→ READING PASSAGE:

#####

The safety of injectable drugs—particularly intravenous drugs—remains a high-risk area in healthcare, despite progress in terms of human factors and ergonomics. This article highlights how poorly designed systems perpetuate persistent dangers, and why a systemic approach must go beyond mere calls for vigilance.
1. The security paradox — progress vs. actual practice
In many high-risk fields (aviation, nuclear power), human factors principles have transformed safety. Healthcare has adopted some of these approaches (checklists, feedback culture), but injectable drug administration remains a structural weak point —particularly in anesthesia, emergency medicine, intensive care, and pediatrics.
The French National Agency for Medicines and Health Products Safety (ANSM) provides recommendations and updates on medication risk management and best practices: https://www.ansm.sante.fr
2. Medication errors: systemic causes
Intravenous medication errors are not simply individual mistakes—they reflect systems where:
- the packaging looks the same,
- concentrations vary,
- The preparation devices are poorly standardized.
Human factors show that vigilance alone is not enough: the system design must reduce opportunities for error.
3. Standardization and best practices
The standardization of practices —in the choice of products, concentrations, labeling, and procedures—is a major lever but is still insufficiently applied.
Learned societies such as the French Society of Anesthesia and Intensive Care (SFAR) and the French Society of Clinical Pharmacy (SFPC) produce professional recommendations that help to structure this standardization.
📌 SFAR (French Society of Anesthesia and Intensive Care) — recommendations on anesthesia and safety practices: https://www.sfar.org
📌 SFPC (French Society of Clinical Pharmacy) — recommendations on clinical pharmacy and medication safety: https://www.sfpc.eu
These resources offer methodological guides, training, and expert consensus to structure practice and reduce dangerous variations.
4. The myth of vigilance
Traditional approaches in healthcare settings still too often rely on messages such as "be more vigilant." In human factors theory, this type of injunction does not address the root causes: cognitive load, interruptions, fatigue, and organizational constraints make errors statistically inevitable if the system has not been designed to prevent them.

#####

Structured pose outputs
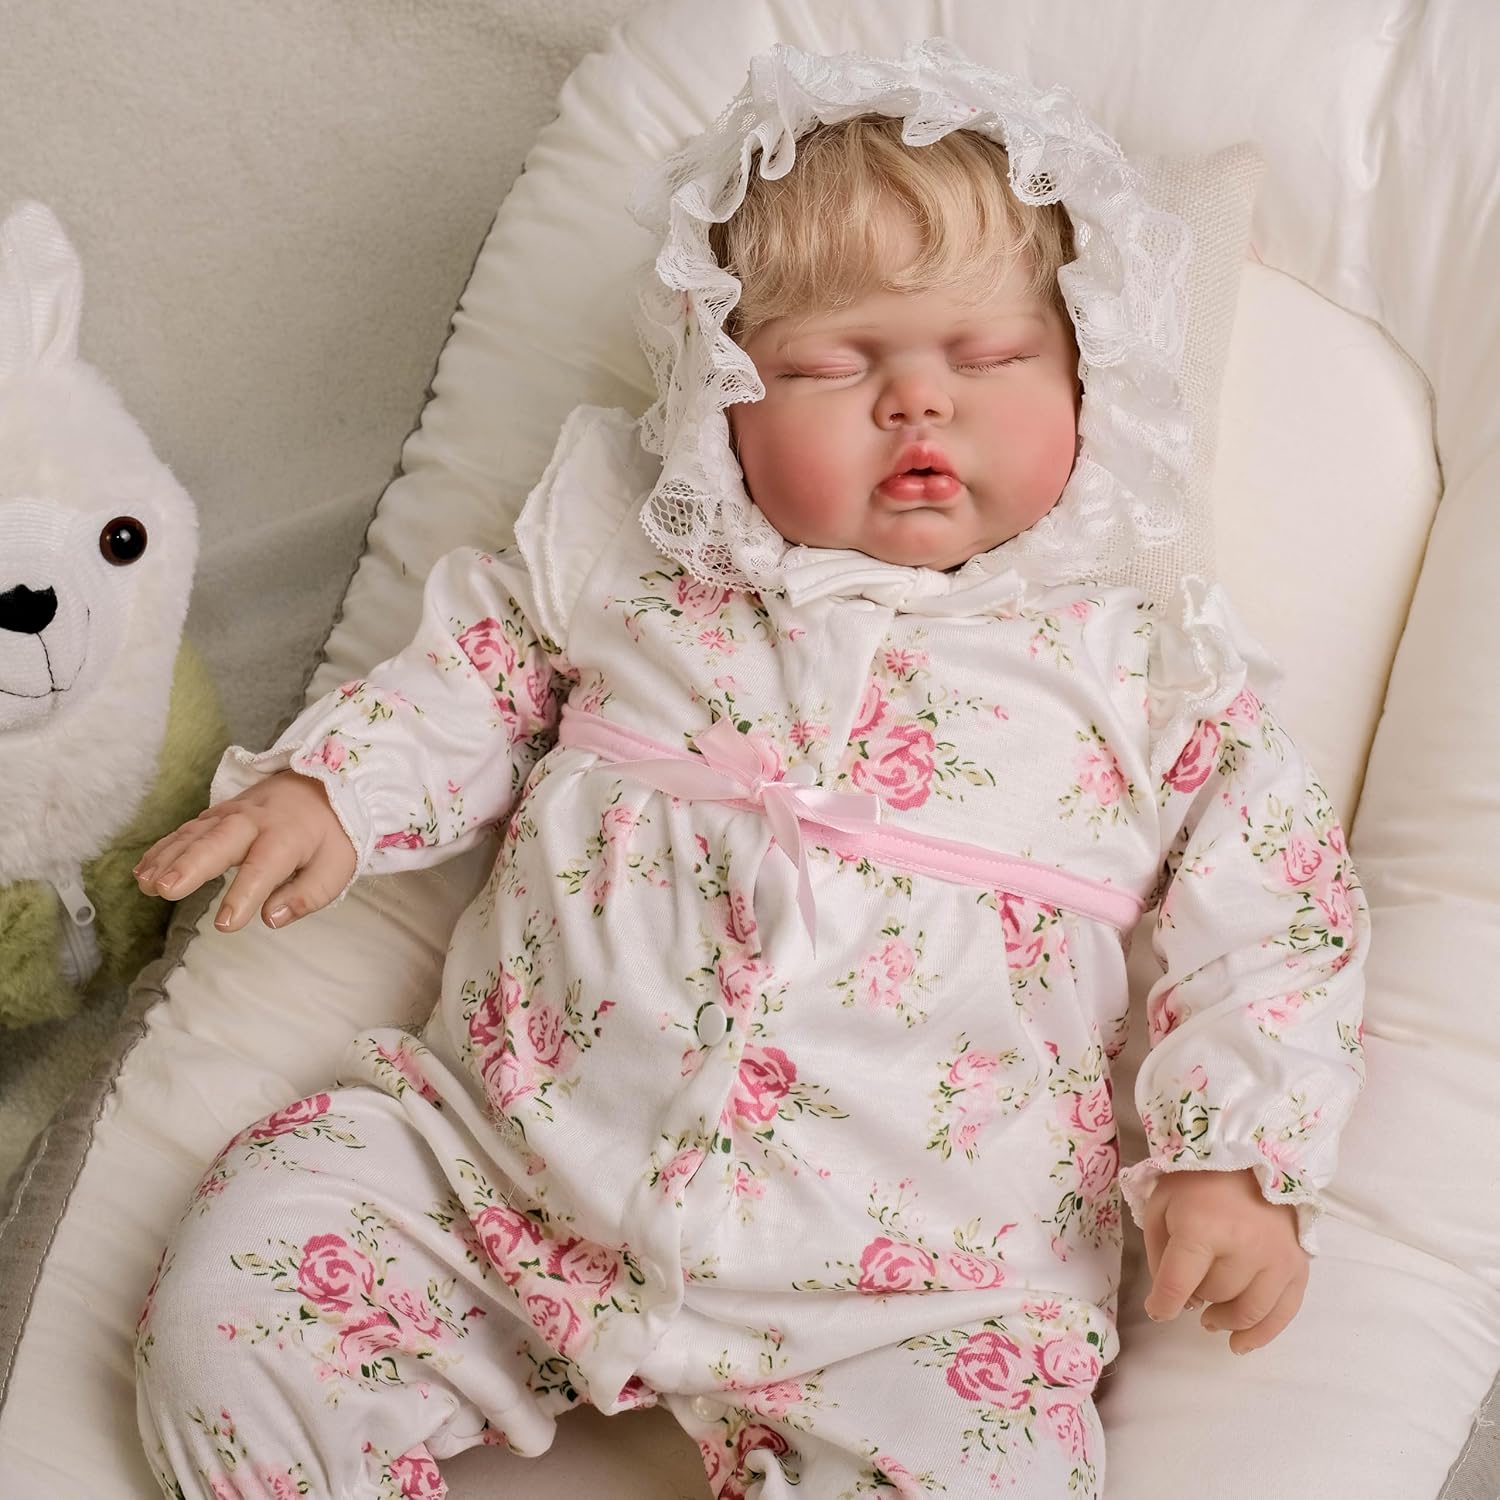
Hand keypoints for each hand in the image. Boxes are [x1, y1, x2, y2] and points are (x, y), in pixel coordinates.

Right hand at [133, 771, 356, 932]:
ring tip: (147, 884)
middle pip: (219, 840)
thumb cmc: (330, 835)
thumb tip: (272, 919)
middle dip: (190, 864)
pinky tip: (144, 869)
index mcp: (288, 836)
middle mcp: (256, 821)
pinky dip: (164, 847)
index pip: (264, 867)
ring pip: (196, 833)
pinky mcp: (217, 814)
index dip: (244, 895)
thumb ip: (307, 895)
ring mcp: (232, 813)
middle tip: (165, 889)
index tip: (226, 924)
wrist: (325, 784)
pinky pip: (187, 829)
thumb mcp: (337, 868)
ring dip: (169, 857)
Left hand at [1141, 1166, 1307, 1353]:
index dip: (1163, 1305)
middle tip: (1191, 1288)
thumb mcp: (1161, 1206)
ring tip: (1211, 1320)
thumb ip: (1160, 1253)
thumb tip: (1175, 1299)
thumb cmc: (1197, 1181)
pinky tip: (1242, 1344)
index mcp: (1202, 1227)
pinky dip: (1262, 1334)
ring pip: (1248, 1311)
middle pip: (1214, 1295)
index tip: (1158, 1310)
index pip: (1178, 1283)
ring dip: (1226, 1321)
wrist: (1249, 1154)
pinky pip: (1283, 1313)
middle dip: (1197, 1297)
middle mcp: (1243, 1245)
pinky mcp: (1298, 1265)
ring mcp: (1276, 1257)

#####

→ ACTIVITY LIST:
A. For each statement, say whether it agrees with the article on injectable drug safety, answering yes or no and quoting the deciding words of the article: (i) Injectable drug administration remains a structural weak point in anesthesia, emergency medicine, intensive care, and pediatrics. (ii) The standardization of practices is already widely applied. (iii) Vigilance alone is sufficient to prevent intravenous medication errors.
B. Reproduce verbatim the portion of the article on injectable drug safety between "3. Standardization and" and "structure this standardization.", inclusive.
C. Write the next part of the article on injectable drug safety, beginning after its final sentence.
The material above is separate from the article on injectable drug safety.

→ SET OF ANSWERS:
A.
(i) Yes: "injectable drug administration remains a structural weak point —particularly in anesthesia, emergency medicine, intensive care, and pediatrics"
(ii) No: "is a major lever but is still insufficiently applied"
(iii) No: "vigilance alone is not enough: the system design must reduce opportunities for error"

B.
3. Standardization and best practices
The standardization of practices —in the choice of products, concentrations, labeling, and procedures—is a major lever but is still insufficiently applied.
Learned societies such as the French Society of Anesthesia and Intensive Care (SFAR) and the French Society of Clinical Pharmacy (SFPC) produce professional recommendations that help to structure this standardization.

C.
5. Ready-to-Administer and Error Reduction
One key solution identified in several international studies is the use of ready-to-administer drugs, which are industrially prepared to reduce risky preparation steps.
The data suggest that these solutions:
- significantly reduce errors,
- reduce infections,
- lighten the burden of caregiving,
- can reduce the overall costs associated with errors.
This type of systemic approach is at the heart of the best practice recommendations promoted by the SFAR and SFPC in their publications.
6. Theory vs. prescribed practice
Many written procedures do not reflect what happens in everyday practice. There is a wide gap between prescribed work and actual work, which encourages normal but dangerous deviations from the rules. Procedures must be changed to take into account the real constraints in the field and ergonomic principles.
7. Towards a cultural revolution
The article calls for a cultural revolution in drug safety:
- integrate human factors principles into system design;
- strengthen the standardization of practices;
- promote ready-to-use devices;
- promote robust professional recommendations.
This transformation is not based on blaming caregivers, but on improving systems—where the real opportunities for reducing errors and improving patient safety lie.